• **EXERCISES TO COMPLETE**:
**A)** Decide whether each statement below agrees with the conference call notes that follow. For each, answer yes or no and quote the deciding words of the notes.
(i) The call ran from 11:00 to 12:30 EST.
(ii) The agenda item on the Orlando aftermath was timeboxed to 60 minutes.
(iii) GS states that intuitive string literals should be available independently from the ITS.
**B)** In the conference call notes that follow, which of the task group's conference calls was the one held on February 8, 1999?
**C)** Pick up the conference call notes on HL7 version 3 data types after their last sentence, and continue the record of the brainstorming round.

• **READING TEXT**:
____

V3DT conference call notes for Mon, Feb 8, 1999.

The HL7 version 3 data type task group has had its fifteenth conference call on Monday, February 8, 1999, 11:00 to 12:30 EST.

Attendees were:

Wody Beeler
Mike Henderson
Stan Huff
Joann Larson
Mark Shafarman
Greg Thomas
Robin Zimmerman
Gunther Schadow.

Agenda items were:

The Orlando aftermath - new ideas, new directions ...

... you name it. This will be timeboxed to 30 minutes. We go in two rounds:
1. Brainstorming: people will name key words and short descriptions of their issues
2. Sweeping: we will sort things into bundles, and clarify, resolve, or assign for further work.
Real World Instances - what, whether, and, if so, how?

Agenda Item 1: The Aftermath ... new ideas, new directions, etc.

First Round: Brainstorming

Stan Huff

1. We need to be more clear on how such constructs as implicit type conversion or the No Information data type are actually implemented. This means both

how they are represented (e.g., in the XML ITS) and
how they are dealt with computationally (e.g. how can a reasonably knowlegeable programmer implement the type conversion system).

2. We need to specify how we express constraints (syntax and semantics of constraint expressions.) Probably, we'll have special constraint expressions for primitive data types and generic expressions for the various composites or collection types.

3. We need more intuitive representations of many of the composite types, e.g. forms to express an Interval simply as, e.g., "<3.4".

GS: This is going to be handled by character string literals. We want intuitive string literals to be available (independently from the ITS). String literals make most sense for XML ITS, since one of the benefits of XML are the alleged "human readability" of the raw XML source. This readability would be enhanced by literals that are friendly to the human eye, rather than composite structures that just reflect the abstract syntax or semantic components.

Clarifying question by Mark Shafarman: those literals would be defined for all ITSs alike. An ITS may or may not choose to deploy a literal form for a fine grained composite element.

4. Annotation should include codes. With this, Stan points out that in the notes and the Orlando Report some conclusions not actually reflect the consensus of the respective phone conference.

____

• **INFORMATION SUPPLIED**:
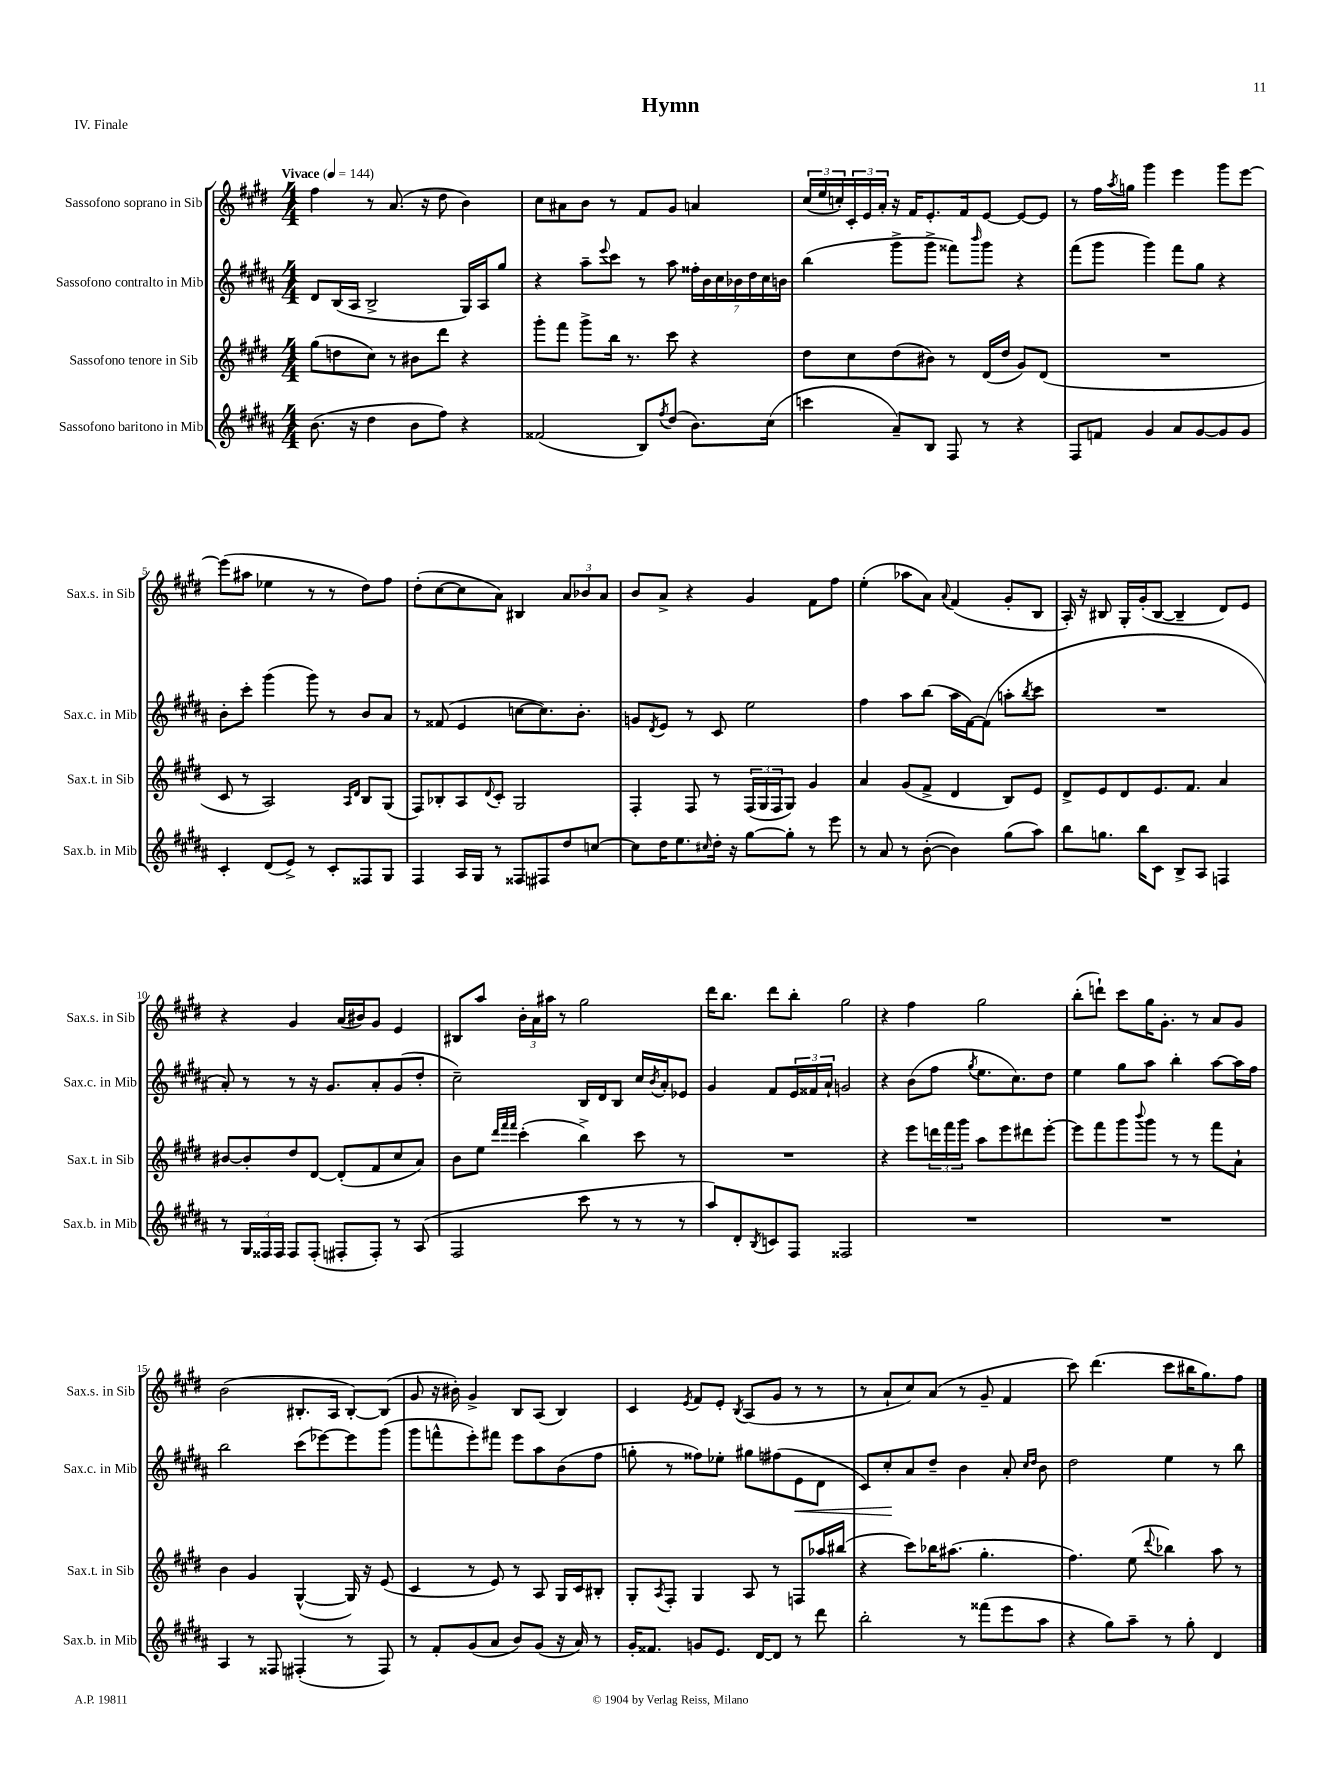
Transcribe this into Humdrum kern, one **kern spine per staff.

____

• **EXERCISE RESULTS**:
**A)**
(i) Yes: "11:00 to 12:30 EST"
(ii) No: "This will be timeboxed to 30 minutes."
(iii) Yes: "We want intuitive string literals to be available (independently from the ITS)."

**B)** It was the task group's fifteenth conference call.

**C)**
GS: I admit that in some places I diverted from what we settled in the calls. Those areas are:

Annotations, where after reading Stan's list of examples for coded annotations, I was - frankly speaking - so disgusted, that I just could not justify to write down a proposal to allow for this kind of chaos in version 3. (Note that Stan's list is a compilation of what he has found in reality, this is not his suggestions of how things should be done.)
I stepped back from the idea that we would merge the data types for physical quantities and monetary amounts. I made this decision on Friday night before the Orlando meeting. I saw very discuraging practical disadvantages from merging the code systems for units of measures and currency units.

We will of course have to come back to those issues to make sure the proposal reflects the consensus of the task force. I invite everyone to stand and write down a consistent argument that would defeat my choice.

The question of the two data types for physical and monetary quantities was also addressed in my recent public e-mail discussion with Woody Beeler. What it boils down to in part is: when do we deploy domain constraint and when do we define a new data type.

Stan Huff put it this way (and I very much agree): When a data type with a certain constraint is reused in many places, this would suggest to define a top-level type name for the data type with this particular constraint. The advantages are consistency and maintenance. a type name would guarrantee consistency in the way the constraint is expressed, since the same constraint is just reused not rewritten. If a change needs to be made to the constraint, it can be made in just one place and take effect at all points of use.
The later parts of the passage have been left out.